主题网络爬虫的并行化研究与设计

发布时间：2018-05-18 22:07

本文选题：并行化 + 爬虫　；参考：《西南石油大学》2017年硕士论文

【摘要】：随着移动互联网的普及,数据产生的速度不断加快,数据量不断增长。搜索引擎提供的查询结果数量虽能够满足普通用户的需求,但不足以支持科研人员在主题领域的数据分析。本文以如何获取主题信息作为研究问题,根据实际需要,研究使用主题网络爬虫从互联网中高效地采集相关数据。文中采用集群并行化处理的思想以及改进的网页相似度判定算法采集网页并判定网页信息主题相关性,从而获取信息。研究工作分为三部分:爬虫工作原理及相关知识、爬虫并行化改进和数据采集过程中文本主题相关性的判断。首先,爬虫是搜索引擎的重要组成部分,以搜索引擎和Web遵循的HTTP协议为起点,进而研究了爬虫的采集流程。其次,在普通爬虫流程的基础上,基于常用搜索策略提出了多策略融合的搜索算法,改进了原有搜索效率低下的问题,达到效率成倍提升的效果。
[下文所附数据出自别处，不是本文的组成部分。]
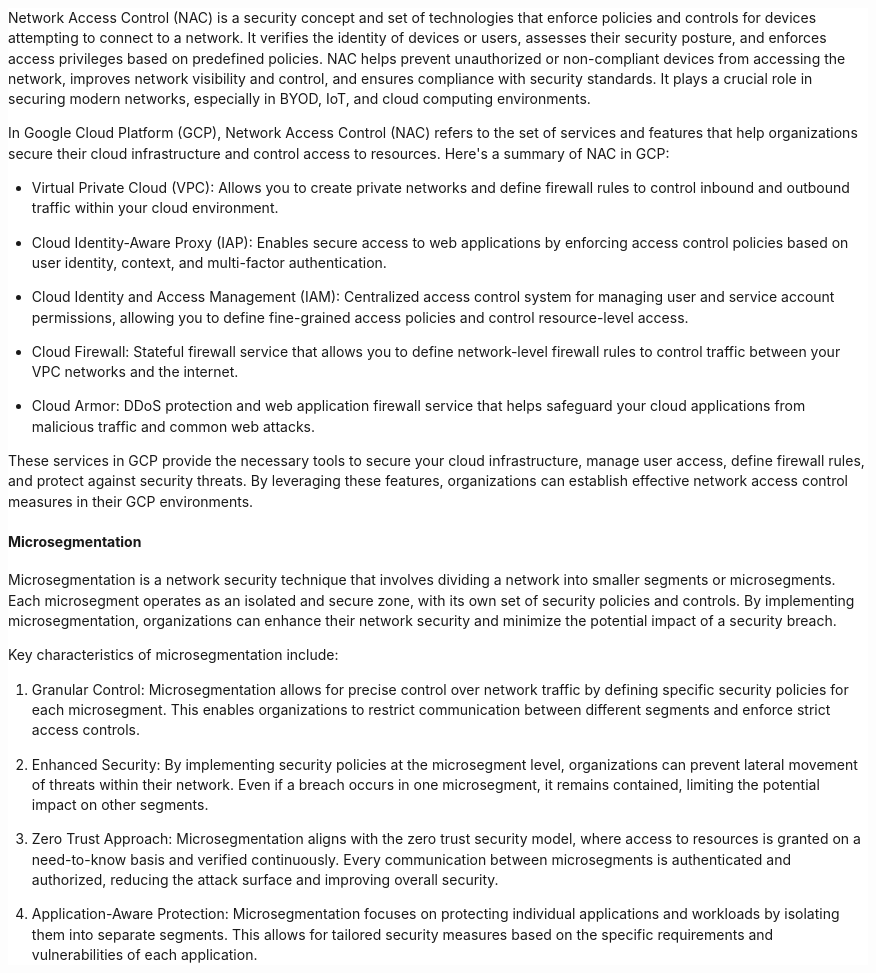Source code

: Network Access Control (NAC) is a security concept and set of technologies that enforce policies and controls for devices attempting to connect to a network. It verifies the identity of devices or users, assesses their security posture, and enforces access privileges based on predefined policies. NAC helps prevent unauthorized or non-compliant devices from accessing the network, improves network visibility and control, and ensures compliance with security standards. It plays a crucial role in securing modern networks, especially in BYOD, IoT, and cloud computing environments.

In Google Cloud Platform (GCP), Network Access Control (NAC) refers to the set of services and features that help organizations secure their cloud infrastructure and control access to resources. Here's a summary of NAC in GCP:

- Virtual Private Cloud (VPC): Allows you to create private networks and define firewall rules to control inbound and outbound traffic within your cloud environment.

- Cloud Identity-Aware Proxy (IAP): Enables secure access to web applications by enforcing access control policies based on user identity, context, and multi-factor authentication.

- Cloud Identity and Access Management (IAM): Centralized access control system for managing user and service account permissions, allowing you to define fine-grained access policies and control resource-level access.

- Cloud Firewall: Stateful firewall service that allows you to define network-level firewall rules to control traffic between your VPC networks and the internet.

- Cloud Armor: DDoS protection and web application firewall service that helps safeguard your cloud applications from malicious traffic and common web attacks.

These services in GCP provide the necessary tools to secure your cloud infrastructure, manage user access, define firewall rules, and protect against security threats. By leveraging these features, organizations can establish effective network access control measures in their GCP environments.

#### Microsegmentation

Microsegmentation is a network security technique that involves dividing a network into smaller segments or microsegments. Each microsegment operates as an isolated and secure zone, with its own set of security policies and controls. By implementing microsegmentation, organizations can enhance their network security and minimize the potential impact of a security breach.

Key characteristics of microsegmentation include:

1. Granular Control: Microsegmentation allows for precise control over network traffic by defining specific security policies for each microsegment. This enables organizations to restrict communication between different segments and enforce strict access controls.

2. Enhanced Security: By implementing security policies at the microsegment level, organizations can prevent lateral movement of threats within their network. Even if a breach occurs in one microsegment, it remains contained, limiting the potential impact on other segments.

3. Zero Trust Approach: Microsegmentation aligns with the zero trust security model, where access to resources is granted on a need-to-know basis and verified continuously. Every communication between microsegments is authenticated and authorized, reducing the attack surface and improving overall security.

4. Application-Aware Protection: Microsegmentation focuses on protecting individual applications and workloads by isolating them into separate segments. This allows for tailored security measures based on the specific requirements and vulnerabilities of each application.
接着,互联网的数据规模促使爬虫采用并行化方式提高效率,根据爬虫各部分的需求以及数据的特点采用了合适的并行框架:包括存放URL多队列的RabbitMQ、URL去重的内存级数据库Redis、处理网页数据的并行计算框架Storm和分布式数据库MongoDB。最后,提出以标题为中心的精简内容子树构建网页主要内容,并对其应用向量空间模型和语义结合的判别算法对网页进行主题识别,提高了网页主题相关的识别率。通过对系统架构以及各模块的设计与实现,并以“大数据”为主题对系统进行测试,结果表明系统能够识别与“大数据”相关的网页,准确率最高达到82%,且经过并行化的改进,系统效率和稳定性有所提升,解决了中小型爬虫自主采集相关主题网页的问题,获取到的数据对后续的分析也有着积极作用。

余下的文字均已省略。